Benim için sanat yaparken, çevremizdeki nesnelere farksız/kayıtsız(in-different) yaklaşabilmek çok önemli. Her sergilemede bunu biraz daha ileri götürmeye çalışıyorum. Resmi taşırken kullandığımız asitsiz kağıda, ahşap köşebentlere, arta kalan çivilere, küflenmiş artık boyalara, tuvalin kenarından sarkan ipliklere, hızlıca karalanmış bir formüle, paketlemek için kullanılan bantlara ve bunlar hakkındaki sözel olaylara, tıpkı resme yaklaştığım gibi yaklaşmaya özen gösteriyorum. Elbette bunun bir sınırı yok. Fakat gerekli dikkati gösterdiğimde, bir resmin dünyanın karmaşık doğasını TEMSİL EDEN bir şey değil, dünyanın karmaşık doğasını kendisinde ÖRNEKLEYEN bir başka karmaşık olduğunu fark ediyorum. Böylece resim artık statik bir nesne değil, dinamik bir ağ. Tıpkı bileşeni olduğu daha büyük karmaşıklar gibi. Mekânı ve zamanı değiştiğinde anlamı değişmeyen durağan bir şey değil, tam tersine, mekânı ve zamanı değiştiğinde anlamı da değişen bir olaylar dizisi. Bu örüntünün nerede başlayıp nerede bittiğine odaklandığım her seferinde ise belirsiz sınırlarla karşılaşıyorum. İşte sergideki çalışma, resmin nerede başladığına ve nerede bittiğine emin olmadığım, bu belirsiz sınırlara işaret etmeyi amaçlıyor.
“Karmaşık” terimi çok farklı terminolojilerde, çok farklı bağlamlarda kullanıldı. Doğa bilimleri ve analitik bilim felsefesiyle yakından ilgilendiğim için, kavramın bu gelenek içindeki tanımına dayanarak konuşacağım. Karmaşık denilince ben, tek tek parçaların sahip olmadığı fakat bir araya geldiklerinde türev bir işlevi yerine getiren öbekleri(toplulukları) anlıyorum.
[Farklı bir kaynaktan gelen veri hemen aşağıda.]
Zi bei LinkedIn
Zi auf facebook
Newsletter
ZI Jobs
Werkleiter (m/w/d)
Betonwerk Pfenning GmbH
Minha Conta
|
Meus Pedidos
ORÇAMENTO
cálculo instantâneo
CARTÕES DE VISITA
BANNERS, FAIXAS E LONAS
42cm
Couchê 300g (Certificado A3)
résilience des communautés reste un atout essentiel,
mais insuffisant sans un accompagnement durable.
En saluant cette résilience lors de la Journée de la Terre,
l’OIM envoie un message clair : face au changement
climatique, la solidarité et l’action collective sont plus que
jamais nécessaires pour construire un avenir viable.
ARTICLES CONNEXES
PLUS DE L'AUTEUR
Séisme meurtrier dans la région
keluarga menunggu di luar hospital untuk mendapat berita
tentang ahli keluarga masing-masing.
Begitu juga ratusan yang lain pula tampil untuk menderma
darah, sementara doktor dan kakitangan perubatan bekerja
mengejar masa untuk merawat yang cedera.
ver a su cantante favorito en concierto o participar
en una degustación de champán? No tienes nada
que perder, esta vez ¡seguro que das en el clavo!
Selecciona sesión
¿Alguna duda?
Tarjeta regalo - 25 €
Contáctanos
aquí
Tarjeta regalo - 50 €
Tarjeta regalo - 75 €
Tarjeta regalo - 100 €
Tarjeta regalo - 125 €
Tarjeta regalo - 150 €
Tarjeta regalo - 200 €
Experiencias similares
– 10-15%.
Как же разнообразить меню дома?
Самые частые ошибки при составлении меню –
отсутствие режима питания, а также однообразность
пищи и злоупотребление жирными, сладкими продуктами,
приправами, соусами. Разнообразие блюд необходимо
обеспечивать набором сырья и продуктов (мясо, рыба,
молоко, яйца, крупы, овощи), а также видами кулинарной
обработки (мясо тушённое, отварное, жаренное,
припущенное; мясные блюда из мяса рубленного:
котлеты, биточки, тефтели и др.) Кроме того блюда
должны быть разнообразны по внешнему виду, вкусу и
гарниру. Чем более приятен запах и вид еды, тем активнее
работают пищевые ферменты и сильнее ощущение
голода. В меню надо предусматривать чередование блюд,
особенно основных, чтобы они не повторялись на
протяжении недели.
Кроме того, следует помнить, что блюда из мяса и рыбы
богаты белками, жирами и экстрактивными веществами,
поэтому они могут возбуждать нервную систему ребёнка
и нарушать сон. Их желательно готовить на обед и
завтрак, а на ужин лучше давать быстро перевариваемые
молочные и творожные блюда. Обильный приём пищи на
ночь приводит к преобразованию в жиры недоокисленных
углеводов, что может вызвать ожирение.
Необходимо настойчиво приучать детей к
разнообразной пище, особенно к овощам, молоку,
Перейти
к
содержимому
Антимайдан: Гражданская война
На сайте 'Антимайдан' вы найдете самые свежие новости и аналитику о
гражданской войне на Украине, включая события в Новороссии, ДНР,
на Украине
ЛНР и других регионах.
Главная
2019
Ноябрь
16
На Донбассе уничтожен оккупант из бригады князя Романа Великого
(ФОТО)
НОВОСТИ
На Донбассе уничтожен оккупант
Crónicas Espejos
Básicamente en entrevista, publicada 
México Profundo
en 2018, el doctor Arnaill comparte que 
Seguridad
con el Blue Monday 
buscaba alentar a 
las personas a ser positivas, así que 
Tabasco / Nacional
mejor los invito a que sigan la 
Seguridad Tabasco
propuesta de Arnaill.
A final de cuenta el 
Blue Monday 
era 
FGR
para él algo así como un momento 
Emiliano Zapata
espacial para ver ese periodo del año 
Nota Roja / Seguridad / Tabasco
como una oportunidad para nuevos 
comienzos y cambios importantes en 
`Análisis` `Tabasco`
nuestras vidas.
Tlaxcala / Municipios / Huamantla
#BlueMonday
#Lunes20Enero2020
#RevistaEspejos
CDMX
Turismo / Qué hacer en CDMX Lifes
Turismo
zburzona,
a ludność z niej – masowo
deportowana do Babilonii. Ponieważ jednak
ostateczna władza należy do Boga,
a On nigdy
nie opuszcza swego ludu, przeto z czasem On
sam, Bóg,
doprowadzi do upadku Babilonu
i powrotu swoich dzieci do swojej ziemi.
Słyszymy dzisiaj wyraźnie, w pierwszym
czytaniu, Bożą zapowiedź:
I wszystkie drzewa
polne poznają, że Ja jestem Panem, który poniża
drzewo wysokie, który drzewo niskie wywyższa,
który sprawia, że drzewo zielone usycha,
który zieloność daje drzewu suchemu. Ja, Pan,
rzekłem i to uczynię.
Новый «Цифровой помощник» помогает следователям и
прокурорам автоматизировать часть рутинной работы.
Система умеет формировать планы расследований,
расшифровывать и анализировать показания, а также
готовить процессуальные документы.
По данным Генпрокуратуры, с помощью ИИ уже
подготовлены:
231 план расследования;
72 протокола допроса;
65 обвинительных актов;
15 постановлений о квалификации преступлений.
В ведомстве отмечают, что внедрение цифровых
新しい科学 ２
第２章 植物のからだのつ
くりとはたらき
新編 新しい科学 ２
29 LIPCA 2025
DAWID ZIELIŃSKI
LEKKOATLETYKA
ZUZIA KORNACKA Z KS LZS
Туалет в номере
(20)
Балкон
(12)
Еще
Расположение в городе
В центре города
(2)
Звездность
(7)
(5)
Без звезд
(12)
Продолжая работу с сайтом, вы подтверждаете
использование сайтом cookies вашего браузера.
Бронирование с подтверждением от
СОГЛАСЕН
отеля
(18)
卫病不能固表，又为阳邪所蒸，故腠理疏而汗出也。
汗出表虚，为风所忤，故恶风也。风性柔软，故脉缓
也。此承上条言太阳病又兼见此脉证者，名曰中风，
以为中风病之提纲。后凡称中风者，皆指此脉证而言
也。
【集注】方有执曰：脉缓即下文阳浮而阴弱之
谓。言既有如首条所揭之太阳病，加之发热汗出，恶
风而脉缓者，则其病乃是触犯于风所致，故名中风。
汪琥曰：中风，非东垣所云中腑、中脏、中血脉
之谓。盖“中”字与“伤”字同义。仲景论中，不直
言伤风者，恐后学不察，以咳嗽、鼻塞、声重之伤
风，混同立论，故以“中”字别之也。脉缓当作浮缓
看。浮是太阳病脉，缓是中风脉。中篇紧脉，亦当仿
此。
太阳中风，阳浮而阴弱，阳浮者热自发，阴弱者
Bu öbek, taşıyıcı ayak ve tabladan oluşan basit bir masa olabileceği gibi, bir atölyenin organizasyonu, bir aile veya ansızın değişen hava durumu da olabilir. Dolayısıyla bu öbek, durağan bir nesne olmak zorunda değil, bir olaylar dizisi de olabilir, yeter ki ögelerinin tek başına sahip olmadığı türev bir işlevi yerine getirsin. Yanıtımın çok genel olduğunun farkındayım. Fakat temelde sanat yaparken, ilk başta basit gözüken fakat dikkate alındığında son derece karmaşık olduğu ortaya çıkan bu tür şeylere soru sorduğumuzu düşünüyorum.”